## WORK TASK
Answer with a bare number: the count of lines in the data below that contain the word "basket".

(Stored items)
=-=-=

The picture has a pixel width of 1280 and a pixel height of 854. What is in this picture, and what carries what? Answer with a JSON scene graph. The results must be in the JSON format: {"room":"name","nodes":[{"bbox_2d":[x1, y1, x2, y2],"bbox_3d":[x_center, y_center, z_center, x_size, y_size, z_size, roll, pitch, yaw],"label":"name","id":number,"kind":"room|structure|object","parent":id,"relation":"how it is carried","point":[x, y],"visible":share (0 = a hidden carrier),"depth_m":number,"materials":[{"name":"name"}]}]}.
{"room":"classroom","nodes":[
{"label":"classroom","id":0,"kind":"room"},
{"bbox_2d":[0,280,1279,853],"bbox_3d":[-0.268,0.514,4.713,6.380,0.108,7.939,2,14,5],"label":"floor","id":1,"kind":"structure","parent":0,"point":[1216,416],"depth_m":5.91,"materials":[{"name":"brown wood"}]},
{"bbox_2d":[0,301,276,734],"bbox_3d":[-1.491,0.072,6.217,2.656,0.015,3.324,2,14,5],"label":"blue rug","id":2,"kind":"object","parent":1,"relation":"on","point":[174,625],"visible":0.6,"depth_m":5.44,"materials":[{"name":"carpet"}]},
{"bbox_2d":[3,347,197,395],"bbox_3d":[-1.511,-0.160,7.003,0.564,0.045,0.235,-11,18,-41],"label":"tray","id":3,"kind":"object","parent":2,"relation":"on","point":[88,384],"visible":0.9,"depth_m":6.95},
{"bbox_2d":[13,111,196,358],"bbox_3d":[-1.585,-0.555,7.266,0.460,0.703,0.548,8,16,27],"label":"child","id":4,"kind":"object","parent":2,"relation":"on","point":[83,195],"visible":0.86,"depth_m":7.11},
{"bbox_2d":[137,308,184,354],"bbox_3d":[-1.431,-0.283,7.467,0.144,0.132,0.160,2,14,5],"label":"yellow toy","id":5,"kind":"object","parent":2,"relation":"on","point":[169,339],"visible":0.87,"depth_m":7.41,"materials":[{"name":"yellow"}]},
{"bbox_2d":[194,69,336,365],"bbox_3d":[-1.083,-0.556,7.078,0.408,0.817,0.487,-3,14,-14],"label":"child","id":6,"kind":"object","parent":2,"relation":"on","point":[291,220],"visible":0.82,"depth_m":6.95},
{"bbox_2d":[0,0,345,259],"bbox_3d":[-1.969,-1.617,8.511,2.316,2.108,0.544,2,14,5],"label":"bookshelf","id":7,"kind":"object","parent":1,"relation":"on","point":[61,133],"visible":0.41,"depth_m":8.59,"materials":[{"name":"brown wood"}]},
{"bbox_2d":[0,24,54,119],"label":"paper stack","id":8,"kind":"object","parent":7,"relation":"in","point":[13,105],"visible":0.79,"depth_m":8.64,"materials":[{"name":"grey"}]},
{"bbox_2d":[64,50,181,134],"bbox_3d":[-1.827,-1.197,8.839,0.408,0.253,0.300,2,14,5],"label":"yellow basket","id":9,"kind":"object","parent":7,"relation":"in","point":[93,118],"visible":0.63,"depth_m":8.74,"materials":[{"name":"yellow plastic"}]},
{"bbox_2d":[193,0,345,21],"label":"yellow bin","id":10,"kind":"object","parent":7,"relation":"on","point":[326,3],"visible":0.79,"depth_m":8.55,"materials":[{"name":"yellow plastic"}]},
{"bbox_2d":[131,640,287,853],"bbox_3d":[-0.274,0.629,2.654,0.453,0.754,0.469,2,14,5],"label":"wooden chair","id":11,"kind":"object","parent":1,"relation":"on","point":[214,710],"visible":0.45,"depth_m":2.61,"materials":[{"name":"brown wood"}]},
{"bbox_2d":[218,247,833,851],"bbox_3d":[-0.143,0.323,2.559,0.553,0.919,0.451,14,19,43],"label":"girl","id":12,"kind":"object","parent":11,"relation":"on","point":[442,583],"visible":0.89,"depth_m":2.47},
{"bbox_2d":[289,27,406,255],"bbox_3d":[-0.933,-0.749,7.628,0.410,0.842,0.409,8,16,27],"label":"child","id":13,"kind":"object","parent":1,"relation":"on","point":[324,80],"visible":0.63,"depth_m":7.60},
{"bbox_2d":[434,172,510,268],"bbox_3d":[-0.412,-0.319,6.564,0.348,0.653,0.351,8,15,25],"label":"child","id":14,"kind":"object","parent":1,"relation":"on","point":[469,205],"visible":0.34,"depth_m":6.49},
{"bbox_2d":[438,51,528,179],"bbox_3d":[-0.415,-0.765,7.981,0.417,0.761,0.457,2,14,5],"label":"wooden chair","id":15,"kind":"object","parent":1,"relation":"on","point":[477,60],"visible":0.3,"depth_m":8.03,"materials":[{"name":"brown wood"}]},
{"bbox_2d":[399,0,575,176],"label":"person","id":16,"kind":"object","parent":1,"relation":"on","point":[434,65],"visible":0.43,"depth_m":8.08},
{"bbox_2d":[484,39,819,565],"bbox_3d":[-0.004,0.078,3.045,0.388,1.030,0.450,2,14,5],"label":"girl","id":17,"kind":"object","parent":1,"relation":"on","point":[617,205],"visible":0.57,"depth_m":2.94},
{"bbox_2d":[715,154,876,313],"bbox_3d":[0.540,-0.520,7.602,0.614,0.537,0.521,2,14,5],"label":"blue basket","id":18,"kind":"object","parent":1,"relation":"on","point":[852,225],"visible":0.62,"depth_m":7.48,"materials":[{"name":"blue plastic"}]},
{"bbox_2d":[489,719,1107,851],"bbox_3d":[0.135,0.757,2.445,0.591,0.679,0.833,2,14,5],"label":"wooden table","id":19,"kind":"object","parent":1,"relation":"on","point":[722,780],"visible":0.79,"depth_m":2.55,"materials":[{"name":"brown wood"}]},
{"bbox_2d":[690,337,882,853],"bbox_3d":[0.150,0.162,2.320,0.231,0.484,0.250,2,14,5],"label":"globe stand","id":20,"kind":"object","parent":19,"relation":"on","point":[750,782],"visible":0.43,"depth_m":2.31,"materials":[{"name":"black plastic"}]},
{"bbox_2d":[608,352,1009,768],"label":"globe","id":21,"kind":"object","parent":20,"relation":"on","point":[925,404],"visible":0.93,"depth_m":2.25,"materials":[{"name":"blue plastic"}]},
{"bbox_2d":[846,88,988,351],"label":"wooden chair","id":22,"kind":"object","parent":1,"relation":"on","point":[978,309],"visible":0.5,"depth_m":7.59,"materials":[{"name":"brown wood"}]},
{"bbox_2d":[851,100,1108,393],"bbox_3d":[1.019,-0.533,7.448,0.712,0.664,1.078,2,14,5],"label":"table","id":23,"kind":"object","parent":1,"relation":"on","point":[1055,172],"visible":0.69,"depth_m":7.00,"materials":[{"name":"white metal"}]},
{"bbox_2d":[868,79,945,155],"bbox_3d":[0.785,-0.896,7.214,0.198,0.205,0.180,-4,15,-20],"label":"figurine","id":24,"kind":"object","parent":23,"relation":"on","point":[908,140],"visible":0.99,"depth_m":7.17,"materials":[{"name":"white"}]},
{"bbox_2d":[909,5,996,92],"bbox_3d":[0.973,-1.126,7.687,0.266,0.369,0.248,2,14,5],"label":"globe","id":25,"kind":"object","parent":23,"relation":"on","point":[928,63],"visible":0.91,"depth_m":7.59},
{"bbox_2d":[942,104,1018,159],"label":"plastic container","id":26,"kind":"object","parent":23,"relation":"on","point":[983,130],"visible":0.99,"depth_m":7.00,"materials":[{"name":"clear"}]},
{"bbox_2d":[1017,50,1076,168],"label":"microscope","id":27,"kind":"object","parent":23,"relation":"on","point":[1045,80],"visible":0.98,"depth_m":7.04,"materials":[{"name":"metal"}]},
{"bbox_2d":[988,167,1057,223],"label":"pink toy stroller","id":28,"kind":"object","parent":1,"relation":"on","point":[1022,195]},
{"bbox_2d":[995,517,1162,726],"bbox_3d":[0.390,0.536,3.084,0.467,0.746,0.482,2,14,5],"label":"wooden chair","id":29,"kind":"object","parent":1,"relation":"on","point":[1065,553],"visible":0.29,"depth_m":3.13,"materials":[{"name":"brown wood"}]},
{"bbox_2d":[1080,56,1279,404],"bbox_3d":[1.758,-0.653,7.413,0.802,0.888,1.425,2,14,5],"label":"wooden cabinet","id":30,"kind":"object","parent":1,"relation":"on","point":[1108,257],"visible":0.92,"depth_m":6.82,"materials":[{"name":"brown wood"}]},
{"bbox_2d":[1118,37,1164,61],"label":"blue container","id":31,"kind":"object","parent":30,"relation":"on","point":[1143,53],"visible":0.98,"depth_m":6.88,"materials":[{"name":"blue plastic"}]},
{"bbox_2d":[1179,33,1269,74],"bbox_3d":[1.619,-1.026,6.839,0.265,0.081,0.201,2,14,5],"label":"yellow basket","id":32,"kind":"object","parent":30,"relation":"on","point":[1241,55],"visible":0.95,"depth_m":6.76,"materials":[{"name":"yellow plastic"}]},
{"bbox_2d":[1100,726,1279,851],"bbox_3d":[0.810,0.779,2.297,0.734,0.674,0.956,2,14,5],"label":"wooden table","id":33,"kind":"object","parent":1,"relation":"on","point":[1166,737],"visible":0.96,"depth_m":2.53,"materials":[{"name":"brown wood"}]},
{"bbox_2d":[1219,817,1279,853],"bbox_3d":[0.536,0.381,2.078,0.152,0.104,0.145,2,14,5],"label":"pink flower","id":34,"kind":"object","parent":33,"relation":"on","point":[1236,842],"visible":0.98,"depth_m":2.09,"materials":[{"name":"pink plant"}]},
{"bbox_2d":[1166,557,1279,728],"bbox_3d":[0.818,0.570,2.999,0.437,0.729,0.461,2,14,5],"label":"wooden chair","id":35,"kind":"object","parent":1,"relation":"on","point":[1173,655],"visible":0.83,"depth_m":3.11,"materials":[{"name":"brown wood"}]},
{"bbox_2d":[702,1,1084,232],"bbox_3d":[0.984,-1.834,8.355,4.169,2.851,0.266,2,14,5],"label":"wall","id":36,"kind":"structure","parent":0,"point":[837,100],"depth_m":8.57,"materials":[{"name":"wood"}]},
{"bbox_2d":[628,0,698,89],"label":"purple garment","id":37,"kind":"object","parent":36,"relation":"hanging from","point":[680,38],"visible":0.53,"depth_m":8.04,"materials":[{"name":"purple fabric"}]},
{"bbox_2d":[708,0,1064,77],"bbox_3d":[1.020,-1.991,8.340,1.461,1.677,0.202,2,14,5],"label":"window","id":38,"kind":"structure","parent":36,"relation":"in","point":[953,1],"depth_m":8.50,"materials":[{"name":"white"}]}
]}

=-=-=

## YOUR SOLUTION
3